El tomador


Mire usted no lo voy a engañar, que una es muy mayor para inventarse historias y llevo media hora colgada al teléfono. El caso es que Churros, mi gato, estaba muy rebelde anoche, y en una de las suyas, dio a la percha que cayó al suelo, golpeando al joyero que me regaló mi madre y llevándose por delante el reloj, herencia familiar, y que tanta ilusión me hizo. Fue entonces, cuando mi esposo llamó por el interfono, yo le abrí, Churros bufó encaramado al televisor de plasma, mi marido entró en la habitación como elefante en una cacharrería, tropezó con la percha y con ese cuarenta y cinco que calza,  acabó por destrozar el reloj.

– Discúlpeme señora. Insisto. Necesito saber si su marido es el tomador.- inquirió el tramitador de siniestros.

– Pero sí ya se lo he dicho: mi marido ayer celebrando la victoria del Atlético, se puso hasta arriba y como él no acostumbra, pues claro tomar, lo que se dice tomar…tomó. Pero no entiendo como eso puede influir en que Churros anoche golpeara la percha y el otro rompiera él reloj de mi abuela. Y todo fue porque el maldito gato golpeó… ¿oiga? ¿sigue ahí? ¿oiga?

Perspectiva


Siglo XXIII. A un lado del ventanal, el mismo horizonte de siempre, tan perfecto como artificial, y donde no se han molestado en programar ni una nube, da los buenos días.  Del otro lado, la armonía del salón neumático e inmaculado, sólo es perturbada por mis reflexiones y ese tocadiscos que tan inútil como oxidado,  es incapaz de emitir música o voces o ruido o algo distinto de la nada.

Atrás quedaron los tiempos en que los ciudadanos aseguraban su vida, su salud, su automóvil, la rentabilidad de sus inversiones… ¡Ay! si levantaran la cabeza y pudieran vernos ahora.
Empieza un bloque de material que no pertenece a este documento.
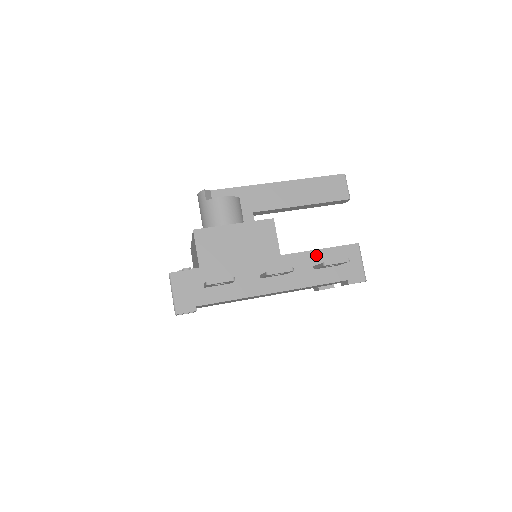
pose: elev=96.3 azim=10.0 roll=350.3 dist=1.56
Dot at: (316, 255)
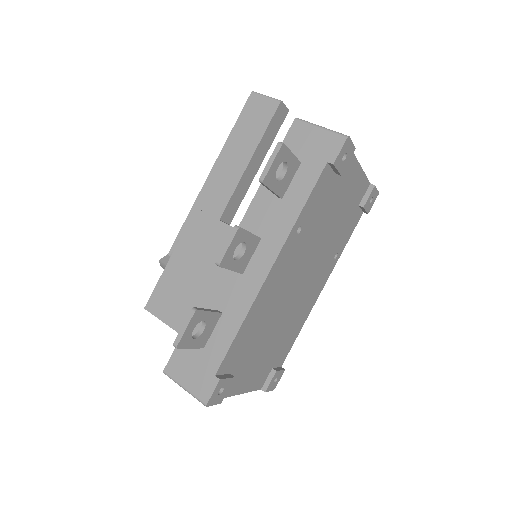
Dot at: occluded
Ahora las personas mueren por decisión propia. Ahora no hay antibióticos, ni antiinflamatorios ni calmantes porque, lejos de mitigar los síntomas, las enfermedades se atajan con acierto y genética. Tampoco hay accidentes, ni incendios, ni inversiones, ni compañías de seguros. No hay margen para el error, ni error, porque a diferencia de ayer, todo es predecible, fiable, seguro y cierto.

***

La aguja comienza a rallar el vinilo que gira descontroladamente. Una extraña melodía sorprende a mis pensamientos. Miro de nuevo al horizonte, presiento cómo la vida continúa latiendo ahí detrás. Quién sabe, quizá no deba darlo todo por perdido.